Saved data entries
--- START ---
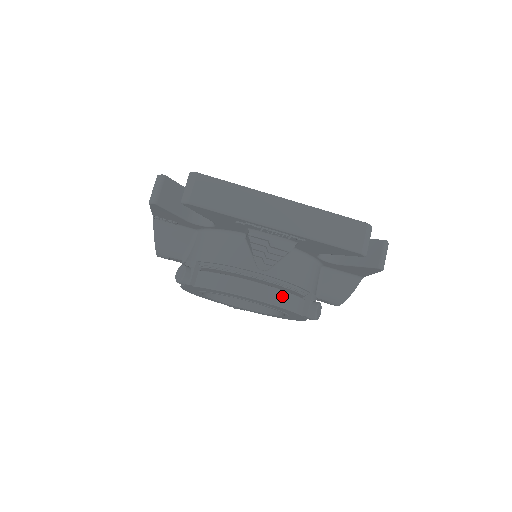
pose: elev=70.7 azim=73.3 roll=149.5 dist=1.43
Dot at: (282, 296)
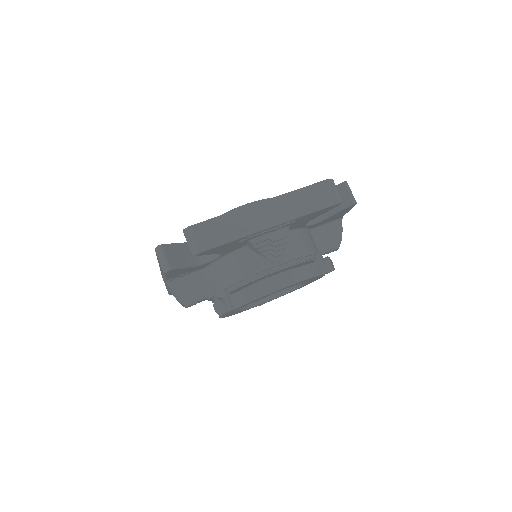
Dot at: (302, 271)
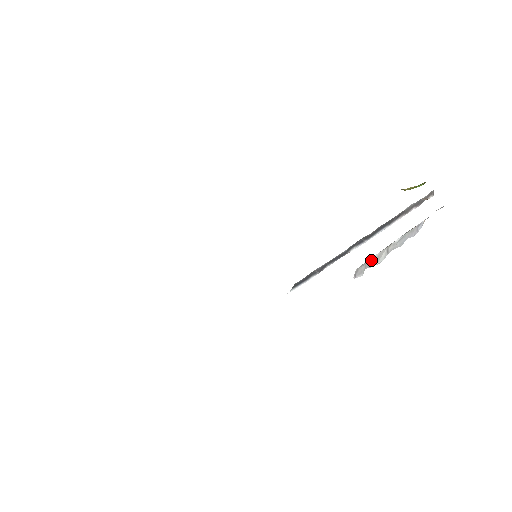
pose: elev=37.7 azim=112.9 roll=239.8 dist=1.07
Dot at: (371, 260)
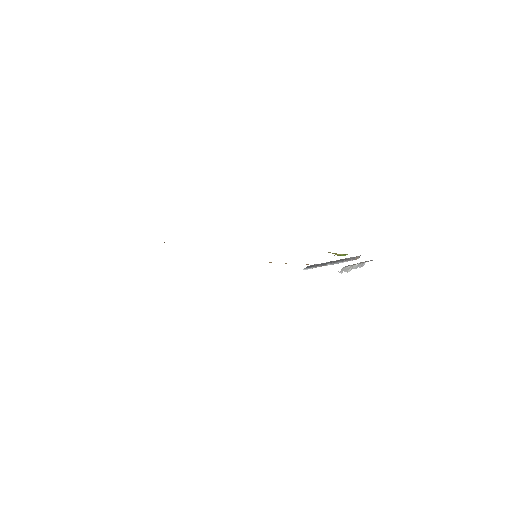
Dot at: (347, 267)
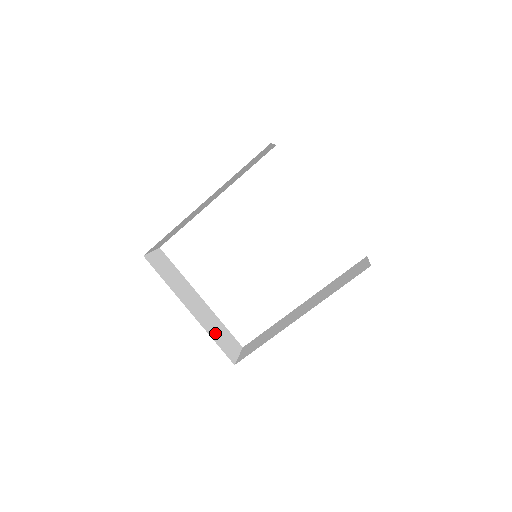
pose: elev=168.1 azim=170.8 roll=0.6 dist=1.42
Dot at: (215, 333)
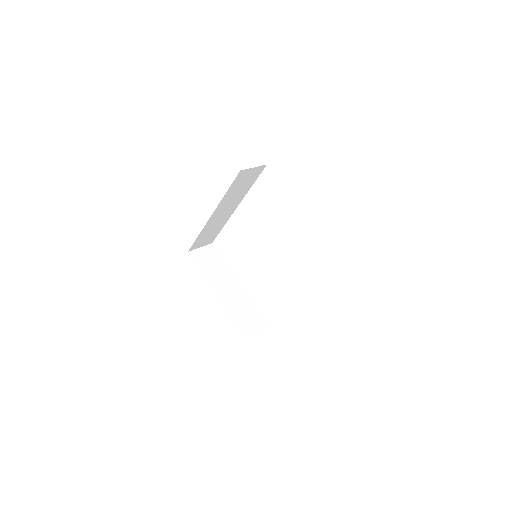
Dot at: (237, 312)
--- END ---
Given problem »
Render every line of the entries above as a JSON list of strings, one string per line, skipping blank lines. Leave out the pictures.

Written response »
[
  "pose: elev=70.7 azim=73.3 roll=149.5 dist=1.43",
  "Dot at: (282, 296)",
  "Dot at: (302, 271)",
  "pose: elev=37.7 azim=112.9 roll=239.8 dist=1.07",
  "Dot at: (371, 260)",
  "Dot at: (347, 267)",
  "pose: elev=168.1 azim=170.8 roll=0.6 dist=1.42",
  "Dot at: (215, 333)",
  "Dot at: (237, 312)"
]